Restraint, Dialogue Are Critical to Solve Korean Peninsula Crisis: Russian Ambassador

Russian Ambassador Mikhail Galuzin on Wednesday (23/08) said both North Korea and the United States need to exercise restraint and stop "tension-inducing activities" to improve regional and global stability. (JG Photo/Sheany)

By : Sheany | on 11:07 PM August 23, 2017
Category : News, Foreign Affairs

Jakarta.
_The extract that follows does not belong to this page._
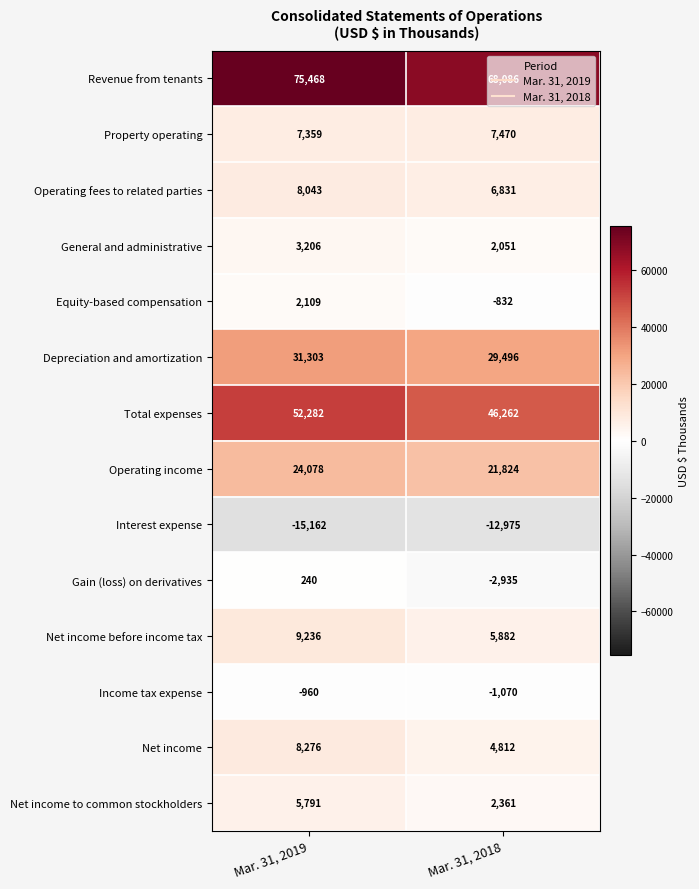

Count the number of categories in the chart.

2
Russian Ambassador Mikhail Galuzin on Wednesday (23/08) said both North Korea and the United States need to exercise restraint and stop "tension-inducing activities" to improve regional and global stability, as he urged a return to the so-called six-party talks to resolve the Korean Peninsula crisis.
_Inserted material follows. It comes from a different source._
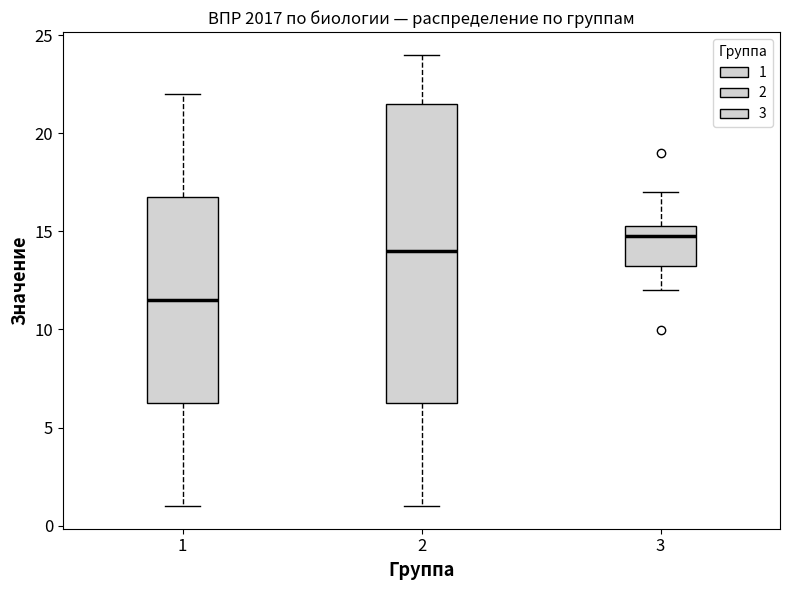

Where does the upper whisker of the box at x = 3 end on the y-axis? The values are not printed on the chart, so give them approximately, as read against the axis.

17.0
The six-party talks about North Korea's nuclear program were for the first time held in 2003, involving South Korea, North Korea, China, Japan, Russia and the United States.
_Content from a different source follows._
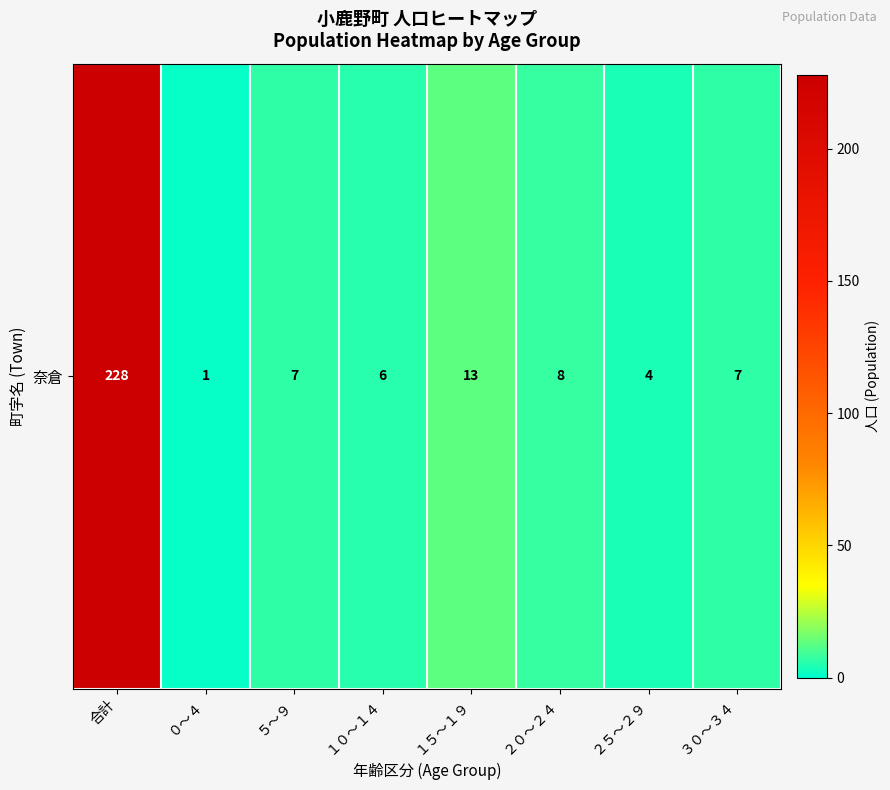

What is the difference between the values at ０～４ and １０～１４?

5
"We are very critical, to put it mildly, to the policy of the United States and its regional allies, which clearly try to use the missile and nuclear activity of the DPRK [Democratic People's Republic of Korea] for further military buildup in the region," Galuzin told reporters during a press conference in Jakarta, pointing to the military exercises that the United States has been conducting in South Korea and Japan.

Russia has condemned North Korea's missile tests and calls Pyongyang's possession of nuclear weapons "unacceptable." However, it also insists on "peaceful ways" to settle the issue.

On July 4, Russia and China called on North Korea, South Korea and the United States to sign up to a de-escalation plan to defuse tensions in the region.

According to a joint statement released by foreign ministries of Russia and China, the initiative focuses on "double freezing," where North Korea would suspend its missile and nuclear programs and the United States and South Korea would cease their large-scale joint exercises for "parallel advancement" aiming at denuclearization of the Korean Peninsula.

"Both sides should stop any activity that leads to increasing tension in the Korean Peninsula and the region as a whole, and to freeze such activities, shifting to gradual steps to reduce tensions and finally return to six-party talks on the nuclear issue in the Korean Peninsula," Galuzin said.

The Russian ambassador also criticized Washington for "double standards and hypocrisy" in foreign policy, giving as an example the US military involvement in Syria and Iraq.

According to Galuzin, the presence of the American army in Syria violates international law, because the "legitimate Syrian government didn't invite American troops to Syria."

He said the United States' justification for invading Iraq – which argued that Saddam Hussein possessed weapons of mass destruction – was "a complete lie," and British Prime Minister Tony Blair had "to apologize to [British] citizens for bringing their country into an irresponsible military venture in Iraq [as America's ally]."

Blair apologized in July 2016, following the release of a report by John Chilcot, according to whom Great Britain joined the United States-led effort on the basis of flawed intelligence regarding Iraq's weapons of mass destruction.

"When it is beneficial for America, the United States easily violates international law and does not care at all about possible criticism from public opinion," Galuzin said.

Sanctions Not Enough

The United Nations Security Council on Aug. 5 unanimously adopted new sanctions on North Korea, which are expected to slash a third of its $3 billion annual export revenue.

The resolution bans exports of coal, iron and ore from North Korea, prohibits countries from issuing new work permits for North Korean citizens, creating new joint ventures with the country, or increasing investment in existing ones.

Galuzin said Russia "will strictly follow" the resolution, but noted that sanctions will not be efficient if several critical requirements are not fulfilled.

"We are of the strong opinion that sanctions will not be efficient without political dialogue, without peaceful negotiations between the parties concerned, without demonstrating necessary restraint by all parties concerned," Galuzin said, emphasizing that such efforts must come not only from North Korea.

He also stressed that the United States needs to "take a look at its own behavior" and "play its own peaceful part" to resolve the crisis.

Russia's View on International Affairs

Russian Foreign Minister Sergey Lavrov earlier this month spoke about Russia's role in international affairs at the "Terra Scientia" educational youth forum in Vladimir Oblast.

According to Lavrov, "a polycentric world order is objectively taking place" and the world is leaving the era of West-dominated international affairs.

"Russia will work to consolidate multipolar trends [...] The contribution that we are trying to make to international affairs is always creative and constructive," Lavrov said.

Galuzin cited Lavrov's address and stressed the importance of shaping international relations to accommodate present-day realities.

"More and more multipolar world is being created now [as we] live in a world in which no country can address growing challenges and threats alone," Galuzin said.